[Stored data]
==================================================

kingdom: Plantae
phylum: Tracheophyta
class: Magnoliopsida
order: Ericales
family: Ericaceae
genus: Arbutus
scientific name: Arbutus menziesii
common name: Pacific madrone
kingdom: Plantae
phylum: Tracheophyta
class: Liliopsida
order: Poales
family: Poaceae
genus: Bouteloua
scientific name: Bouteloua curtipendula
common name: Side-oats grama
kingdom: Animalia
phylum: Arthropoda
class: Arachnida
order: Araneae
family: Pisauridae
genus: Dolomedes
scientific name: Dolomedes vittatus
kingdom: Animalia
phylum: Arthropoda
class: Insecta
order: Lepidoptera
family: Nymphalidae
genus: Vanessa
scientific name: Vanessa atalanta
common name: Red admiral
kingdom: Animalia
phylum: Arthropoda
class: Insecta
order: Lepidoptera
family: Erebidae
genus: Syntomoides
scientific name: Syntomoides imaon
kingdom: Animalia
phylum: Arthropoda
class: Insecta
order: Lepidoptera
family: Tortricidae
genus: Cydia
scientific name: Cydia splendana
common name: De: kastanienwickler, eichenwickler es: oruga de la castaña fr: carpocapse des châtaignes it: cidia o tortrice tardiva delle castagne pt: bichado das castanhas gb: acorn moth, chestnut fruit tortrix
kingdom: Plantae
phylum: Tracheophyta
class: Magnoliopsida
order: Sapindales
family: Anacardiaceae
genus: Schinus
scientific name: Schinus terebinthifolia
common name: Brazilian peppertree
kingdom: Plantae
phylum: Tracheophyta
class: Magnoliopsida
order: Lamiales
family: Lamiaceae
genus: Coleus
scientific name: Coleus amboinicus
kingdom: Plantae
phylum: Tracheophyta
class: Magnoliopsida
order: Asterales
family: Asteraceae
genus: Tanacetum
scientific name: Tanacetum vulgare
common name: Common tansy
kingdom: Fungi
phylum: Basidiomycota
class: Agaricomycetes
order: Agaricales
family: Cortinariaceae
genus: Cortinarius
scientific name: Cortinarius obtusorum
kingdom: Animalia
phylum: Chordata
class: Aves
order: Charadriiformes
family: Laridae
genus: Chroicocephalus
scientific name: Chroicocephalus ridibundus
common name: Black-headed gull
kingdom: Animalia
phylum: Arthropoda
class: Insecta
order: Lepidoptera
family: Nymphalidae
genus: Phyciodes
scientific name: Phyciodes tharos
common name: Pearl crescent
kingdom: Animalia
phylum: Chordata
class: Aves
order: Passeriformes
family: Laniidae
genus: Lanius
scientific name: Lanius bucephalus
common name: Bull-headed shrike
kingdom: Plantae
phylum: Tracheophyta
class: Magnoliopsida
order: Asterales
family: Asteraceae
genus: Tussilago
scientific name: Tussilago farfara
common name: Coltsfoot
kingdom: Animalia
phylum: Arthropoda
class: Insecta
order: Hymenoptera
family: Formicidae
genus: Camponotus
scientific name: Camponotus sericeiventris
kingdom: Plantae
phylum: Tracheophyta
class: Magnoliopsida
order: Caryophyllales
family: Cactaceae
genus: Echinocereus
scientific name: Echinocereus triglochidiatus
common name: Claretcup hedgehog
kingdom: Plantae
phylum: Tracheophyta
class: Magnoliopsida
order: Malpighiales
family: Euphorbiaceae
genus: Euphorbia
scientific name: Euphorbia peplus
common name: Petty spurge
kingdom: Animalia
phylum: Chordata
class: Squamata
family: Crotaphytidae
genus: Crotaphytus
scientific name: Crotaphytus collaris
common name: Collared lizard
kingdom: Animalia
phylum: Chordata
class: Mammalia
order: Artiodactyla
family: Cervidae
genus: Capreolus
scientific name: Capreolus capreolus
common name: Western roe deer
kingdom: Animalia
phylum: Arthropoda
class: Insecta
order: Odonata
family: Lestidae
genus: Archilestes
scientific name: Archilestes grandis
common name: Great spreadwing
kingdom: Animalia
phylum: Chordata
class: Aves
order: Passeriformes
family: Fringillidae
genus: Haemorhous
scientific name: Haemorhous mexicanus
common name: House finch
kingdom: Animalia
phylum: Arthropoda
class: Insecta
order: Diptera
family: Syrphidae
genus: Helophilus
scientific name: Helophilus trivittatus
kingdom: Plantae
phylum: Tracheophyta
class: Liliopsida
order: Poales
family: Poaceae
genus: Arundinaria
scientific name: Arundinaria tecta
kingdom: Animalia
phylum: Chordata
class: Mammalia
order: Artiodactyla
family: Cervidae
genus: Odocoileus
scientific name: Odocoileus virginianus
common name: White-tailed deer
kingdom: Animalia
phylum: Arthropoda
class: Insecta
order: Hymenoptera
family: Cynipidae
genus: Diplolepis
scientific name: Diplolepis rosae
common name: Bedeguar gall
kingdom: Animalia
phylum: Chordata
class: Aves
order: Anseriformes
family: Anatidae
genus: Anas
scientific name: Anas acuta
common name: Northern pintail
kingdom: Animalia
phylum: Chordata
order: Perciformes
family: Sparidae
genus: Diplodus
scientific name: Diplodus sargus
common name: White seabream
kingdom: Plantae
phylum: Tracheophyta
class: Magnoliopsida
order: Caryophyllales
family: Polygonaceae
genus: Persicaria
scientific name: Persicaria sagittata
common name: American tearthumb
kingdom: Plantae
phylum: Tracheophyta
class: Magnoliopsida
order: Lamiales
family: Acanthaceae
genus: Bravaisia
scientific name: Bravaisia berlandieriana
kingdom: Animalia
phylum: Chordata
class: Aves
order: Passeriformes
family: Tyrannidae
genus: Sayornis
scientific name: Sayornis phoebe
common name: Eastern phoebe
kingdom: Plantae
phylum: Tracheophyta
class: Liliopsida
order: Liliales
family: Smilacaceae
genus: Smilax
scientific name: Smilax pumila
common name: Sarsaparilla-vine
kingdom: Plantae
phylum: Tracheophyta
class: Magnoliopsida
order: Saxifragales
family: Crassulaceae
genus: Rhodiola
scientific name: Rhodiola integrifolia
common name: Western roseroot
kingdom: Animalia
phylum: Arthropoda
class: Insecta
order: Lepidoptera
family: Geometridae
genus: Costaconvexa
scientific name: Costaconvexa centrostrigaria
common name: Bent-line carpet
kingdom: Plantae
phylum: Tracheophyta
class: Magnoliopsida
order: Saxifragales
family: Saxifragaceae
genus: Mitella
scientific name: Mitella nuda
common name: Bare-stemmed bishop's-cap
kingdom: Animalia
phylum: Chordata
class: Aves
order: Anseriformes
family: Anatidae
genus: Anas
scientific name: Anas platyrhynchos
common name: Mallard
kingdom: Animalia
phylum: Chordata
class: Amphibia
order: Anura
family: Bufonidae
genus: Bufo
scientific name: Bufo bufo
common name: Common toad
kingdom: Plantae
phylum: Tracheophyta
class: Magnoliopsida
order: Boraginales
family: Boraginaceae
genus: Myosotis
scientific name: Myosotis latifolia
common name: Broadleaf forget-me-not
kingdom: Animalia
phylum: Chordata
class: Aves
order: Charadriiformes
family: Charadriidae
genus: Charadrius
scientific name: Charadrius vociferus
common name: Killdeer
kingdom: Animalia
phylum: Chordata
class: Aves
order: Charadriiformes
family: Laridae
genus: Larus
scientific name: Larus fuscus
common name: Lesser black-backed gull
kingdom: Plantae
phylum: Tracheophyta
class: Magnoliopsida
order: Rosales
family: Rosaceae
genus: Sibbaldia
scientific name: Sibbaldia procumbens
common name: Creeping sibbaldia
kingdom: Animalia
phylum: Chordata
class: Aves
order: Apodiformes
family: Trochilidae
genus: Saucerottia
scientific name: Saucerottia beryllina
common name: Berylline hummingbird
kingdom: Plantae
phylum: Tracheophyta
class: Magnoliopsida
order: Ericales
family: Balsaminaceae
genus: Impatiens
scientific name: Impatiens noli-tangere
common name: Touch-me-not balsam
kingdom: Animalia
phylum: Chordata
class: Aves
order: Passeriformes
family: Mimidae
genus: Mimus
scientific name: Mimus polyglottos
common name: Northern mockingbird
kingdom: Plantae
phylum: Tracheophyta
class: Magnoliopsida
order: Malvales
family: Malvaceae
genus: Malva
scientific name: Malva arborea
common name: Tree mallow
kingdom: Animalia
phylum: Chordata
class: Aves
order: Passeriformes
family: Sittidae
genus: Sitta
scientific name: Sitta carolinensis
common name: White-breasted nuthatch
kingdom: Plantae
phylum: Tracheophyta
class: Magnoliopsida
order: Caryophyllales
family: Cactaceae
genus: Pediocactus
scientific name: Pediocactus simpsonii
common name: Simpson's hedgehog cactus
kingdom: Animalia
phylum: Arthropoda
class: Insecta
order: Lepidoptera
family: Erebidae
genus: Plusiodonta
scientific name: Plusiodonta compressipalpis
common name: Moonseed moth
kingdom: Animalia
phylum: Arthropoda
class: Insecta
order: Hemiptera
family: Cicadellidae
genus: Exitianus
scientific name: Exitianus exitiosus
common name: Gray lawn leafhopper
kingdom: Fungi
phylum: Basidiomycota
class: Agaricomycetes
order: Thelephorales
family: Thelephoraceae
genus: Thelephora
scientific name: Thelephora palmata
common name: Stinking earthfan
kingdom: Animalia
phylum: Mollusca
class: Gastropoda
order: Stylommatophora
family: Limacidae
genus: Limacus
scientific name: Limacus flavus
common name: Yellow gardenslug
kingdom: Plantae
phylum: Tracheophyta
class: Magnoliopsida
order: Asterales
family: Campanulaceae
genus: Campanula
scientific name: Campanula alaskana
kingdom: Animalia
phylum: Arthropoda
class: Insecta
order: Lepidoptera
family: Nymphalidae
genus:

==================================================

• [Stated exercise]
Transcribe word for word the lines of the entries above, starting with the line that contains "common name: House finch" and continuing through the line that contains "genus: Arundinaria".

• [Expected answer]
common name: House finch
kingdom: Animalia
phylum: Arthropoda
class: Insecta
order: Diptera
family: Syrphidae
genus: Helophilus
scientific name: Helophilus trivittatus
kingdom: Plantae
phylum: Tracheophyta
class: Liliopsida
order: Poales
family: Poaceae
genus: Arundinaria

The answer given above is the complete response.